• **WHAT TO WORK ON**
A – Reproduce word for word the part of the naturopathy passage starting with "Since I thought" and going on through "does its training.)".
B – Pick up the passage on naturopathic student loan debt after its final sentence and extend it.

The second part to my ND Confessions series has been published on Science-Based Medicine.org today. ND Confessions, Part II: The Accreditation of Naturopathic “Medical” Education explains the U.S. Department of Education accreditation process for naturopathic schools.
I suspect that accreditation of naturopathic programs serves a financial need for the schools at the expense of students, who are convinced, like I was, that they are in a bonafide “medical school.”
Naturopathic doctors take on a lot of student loan debt
I checked my student loan balance this morning while preparing for this post. I owe a little over $333,000 in federal student loans. To call this amount daunting and depressing is an understatement.
Since I thought the ND degree meant I’d have job prospects as a real primary care physician, I assumed I’d have no problem paying back student loans, just like most medical doctors. I also thought I’d be eligible for federal loan repayment programs. I quickly learned, as have my former colleagues, that naturopathic doctors have dismal job prospects and earnings.
The average naturopathic doctor makes $60,000 a year in private practice. To put this in perspective, the average primary care physician income is about $186,000. Despite Bastyr insisting that naturopaths are trained as primary care physicians, their income certainly does not reflect it. (Nor does its training.)
Shortly before I quit practicing naturopathy, I was discussing my student loan situation with an older, financially successful naturopath who went to school in the 1990s. He confessed that had I borrowed private loans for naturopathic school, he would have recommended that I claim bankruptcy to erase the loans, just like he did after graduating from National College of Natural Medicine. He said this was not an uncommon practice for naturopaths graduating from the accredited schools a few decades ago.

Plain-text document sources
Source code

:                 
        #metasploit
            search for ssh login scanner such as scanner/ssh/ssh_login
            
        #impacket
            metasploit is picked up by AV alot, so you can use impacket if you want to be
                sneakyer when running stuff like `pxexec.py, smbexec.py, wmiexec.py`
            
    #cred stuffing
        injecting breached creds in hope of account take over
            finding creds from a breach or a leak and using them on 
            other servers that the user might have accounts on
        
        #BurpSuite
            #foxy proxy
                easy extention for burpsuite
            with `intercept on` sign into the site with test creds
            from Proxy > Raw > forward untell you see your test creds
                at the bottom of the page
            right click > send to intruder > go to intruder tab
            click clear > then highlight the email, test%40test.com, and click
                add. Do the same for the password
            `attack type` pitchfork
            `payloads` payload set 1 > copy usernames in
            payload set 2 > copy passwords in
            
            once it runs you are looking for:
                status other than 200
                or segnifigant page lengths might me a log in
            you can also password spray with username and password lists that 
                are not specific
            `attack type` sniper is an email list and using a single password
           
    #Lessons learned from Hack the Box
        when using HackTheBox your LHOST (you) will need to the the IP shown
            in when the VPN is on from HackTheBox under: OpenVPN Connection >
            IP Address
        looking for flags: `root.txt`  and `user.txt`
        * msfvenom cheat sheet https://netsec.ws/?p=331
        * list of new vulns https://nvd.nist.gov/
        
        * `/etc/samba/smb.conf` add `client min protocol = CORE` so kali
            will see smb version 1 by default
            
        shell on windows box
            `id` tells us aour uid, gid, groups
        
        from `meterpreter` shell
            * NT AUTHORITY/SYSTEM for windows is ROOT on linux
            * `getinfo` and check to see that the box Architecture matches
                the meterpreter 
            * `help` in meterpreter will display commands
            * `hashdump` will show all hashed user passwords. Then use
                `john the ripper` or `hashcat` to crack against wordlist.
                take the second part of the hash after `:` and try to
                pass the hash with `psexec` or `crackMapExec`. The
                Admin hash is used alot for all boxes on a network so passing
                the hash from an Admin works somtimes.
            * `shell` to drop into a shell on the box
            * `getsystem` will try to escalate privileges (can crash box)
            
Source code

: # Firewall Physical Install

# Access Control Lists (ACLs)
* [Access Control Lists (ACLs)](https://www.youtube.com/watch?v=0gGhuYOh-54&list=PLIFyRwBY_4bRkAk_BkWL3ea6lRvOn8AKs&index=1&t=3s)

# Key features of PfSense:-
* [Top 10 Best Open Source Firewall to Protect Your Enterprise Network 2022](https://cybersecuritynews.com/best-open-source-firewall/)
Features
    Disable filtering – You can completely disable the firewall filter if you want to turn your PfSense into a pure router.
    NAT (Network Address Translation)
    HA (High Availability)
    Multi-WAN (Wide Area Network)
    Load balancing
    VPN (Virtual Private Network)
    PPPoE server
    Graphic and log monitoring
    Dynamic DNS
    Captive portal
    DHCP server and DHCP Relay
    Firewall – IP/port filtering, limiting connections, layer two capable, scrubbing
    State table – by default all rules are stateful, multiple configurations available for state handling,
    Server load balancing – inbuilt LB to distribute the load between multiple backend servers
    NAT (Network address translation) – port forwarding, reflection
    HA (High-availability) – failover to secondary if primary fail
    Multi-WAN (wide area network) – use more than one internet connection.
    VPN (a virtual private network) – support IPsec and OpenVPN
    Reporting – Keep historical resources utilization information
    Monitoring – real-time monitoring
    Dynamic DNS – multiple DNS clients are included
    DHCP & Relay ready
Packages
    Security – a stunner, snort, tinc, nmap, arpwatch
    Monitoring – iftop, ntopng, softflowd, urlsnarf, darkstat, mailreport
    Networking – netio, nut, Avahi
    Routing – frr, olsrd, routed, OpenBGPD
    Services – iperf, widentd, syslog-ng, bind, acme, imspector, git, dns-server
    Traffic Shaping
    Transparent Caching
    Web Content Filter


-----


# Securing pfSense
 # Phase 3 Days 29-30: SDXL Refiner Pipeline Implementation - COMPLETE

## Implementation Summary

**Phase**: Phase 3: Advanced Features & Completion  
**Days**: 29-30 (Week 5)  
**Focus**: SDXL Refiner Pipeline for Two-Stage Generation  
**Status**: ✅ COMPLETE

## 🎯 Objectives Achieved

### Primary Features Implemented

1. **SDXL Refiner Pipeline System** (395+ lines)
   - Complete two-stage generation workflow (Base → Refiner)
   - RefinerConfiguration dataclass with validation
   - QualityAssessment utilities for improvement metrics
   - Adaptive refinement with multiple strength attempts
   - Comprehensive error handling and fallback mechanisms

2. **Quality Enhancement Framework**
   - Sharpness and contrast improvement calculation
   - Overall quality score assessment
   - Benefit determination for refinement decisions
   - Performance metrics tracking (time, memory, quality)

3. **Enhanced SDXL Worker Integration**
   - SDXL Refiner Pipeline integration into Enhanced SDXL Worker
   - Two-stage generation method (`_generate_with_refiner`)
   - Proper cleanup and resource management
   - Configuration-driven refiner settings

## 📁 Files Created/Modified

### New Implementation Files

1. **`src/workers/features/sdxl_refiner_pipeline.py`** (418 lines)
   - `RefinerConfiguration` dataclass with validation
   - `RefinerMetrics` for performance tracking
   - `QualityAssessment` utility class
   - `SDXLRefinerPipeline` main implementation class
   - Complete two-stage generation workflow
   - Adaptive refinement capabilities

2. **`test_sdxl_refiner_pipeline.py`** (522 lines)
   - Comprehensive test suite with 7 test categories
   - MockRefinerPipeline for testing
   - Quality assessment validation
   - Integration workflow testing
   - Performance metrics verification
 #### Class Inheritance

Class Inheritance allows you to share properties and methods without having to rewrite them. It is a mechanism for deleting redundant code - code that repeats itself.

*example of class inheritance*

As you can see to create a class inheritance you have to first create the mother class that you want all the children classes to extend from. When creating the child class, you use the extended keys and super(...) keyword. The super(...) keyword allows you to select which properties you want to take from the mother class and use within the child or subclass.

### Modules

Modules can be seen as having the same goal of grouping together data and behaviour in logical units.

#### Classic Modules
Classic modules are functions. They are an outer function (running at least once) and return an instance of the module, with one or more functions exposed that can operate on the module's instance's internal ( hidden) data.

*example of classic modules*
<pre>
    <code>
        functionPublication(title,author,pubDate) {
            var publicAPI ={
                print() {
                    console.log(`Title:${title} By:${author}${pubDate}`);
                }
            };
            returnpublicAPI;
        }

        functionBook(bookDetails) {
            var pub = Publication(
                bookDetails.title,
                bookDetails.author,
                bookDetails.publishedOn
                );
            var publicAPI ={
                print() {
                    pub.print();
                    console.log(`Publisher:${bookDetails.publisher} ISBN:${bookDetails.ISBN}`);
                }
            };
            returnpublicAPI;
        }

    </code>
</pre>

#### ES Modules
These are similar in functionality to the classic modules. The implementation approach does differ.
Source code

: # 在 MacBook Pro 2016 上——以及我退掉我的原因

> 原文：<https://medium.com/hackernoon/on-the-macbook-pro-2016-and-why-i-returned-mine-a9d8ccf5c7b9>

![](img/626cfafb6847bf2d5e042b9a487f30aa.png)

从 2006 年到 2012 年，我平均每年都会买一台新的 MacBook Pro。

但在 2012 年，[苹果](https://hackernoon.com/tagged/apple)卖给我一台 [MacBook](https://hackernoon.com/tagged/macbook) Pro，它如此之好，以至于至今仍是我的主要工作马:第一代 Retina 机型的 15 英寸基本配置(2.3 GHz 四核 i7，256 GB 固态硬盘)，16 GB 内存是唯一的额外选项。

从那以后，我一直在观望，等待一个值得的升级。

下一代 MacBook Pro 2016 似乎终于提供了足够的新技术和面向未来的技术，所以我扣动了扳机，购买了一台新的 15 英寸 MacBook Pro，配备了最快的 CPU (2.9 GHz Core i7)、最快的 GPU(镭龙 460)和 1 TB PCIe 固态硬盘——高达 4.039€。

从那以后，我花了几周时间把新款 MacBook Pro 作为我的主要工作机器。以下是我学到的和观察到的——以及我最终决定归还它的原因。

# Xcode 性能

• **PER-TASK ANSWERS**
A –
Since I thought the ND degree meant I’d have job prospects as a real primary care physician, I assumed I’d have no problem paying back student loans, just like most medical doctors. I also thought I’d be eligible for federal loan repayment programs. I quickly learned, as have my former colleagues, that naturopathic doctors have dismal job prospects and earnings.
The average naturopathic doctor makes $60,000 a year in private practice. To put this in perspective, the average primary care physician income is about $186,000. Despite Bastyr insisting that naturopaths are trained as primary care physicians, their income certainly does not reflect it. (Nor does its training.)

B –
Now, private lenders no longer offer loans to naturopathic students (see links 1, 2, 3, 4 and 5). Perhaps private lenders caught onto the bankruptcy declarations, or maybe they realized that based on their incomes, the likelihood of naturopaths repaying debt is poor.
Medical and health professional students are eligible for several loan, scholarship, and loan repayment programs administered by the U.S. Department of Health and Human Services. Unlike other health professionals, naturopaths are not eligible for any of these services, including aid programs specific to primary care.
In some circumstances, naturopaths may be eligible for debt repayment programs, but this is variable and depends on the state. Overall, the state programs that help naturopaths reduce student debt are few and far between. It is a shame that naturopathic schools and organizations are misrepresenting the reality that ND degree holders are undertrained and not highly regarded in the medical community.
Naturopathic doctors are worried
A Facebook-er, who graduated from Bastyr, recently posted that she feels she will never be able to pay back her naturopathic student loans within her lifetime. She even went so far as to say that if given the choice, she would not “do it over again.” The assumption on my part is that she wouldn’t attend naturopathic school again due to the high cost of education and low incomes for naturopaths. Sadly, hindsight is 20/20.
Around the same time, another Facebook naturopath from Bastyr linked to an article discussing the Whitehouse’s “cracking down” on for-profit colleges. He posted that he wondered how naturopathic schools would be affected by the new U.S. Department of Education regulations, as there “are plenty of us that don’t meet the income requirements to justify our loans.”
Though Bastyr is a not-for-profit college, the sentiment is the same. Students are being overcharged for degrees that don’t qualify them as real doctors.
Naturopathic medicine is not just a bad health decision. It is a terrible career move.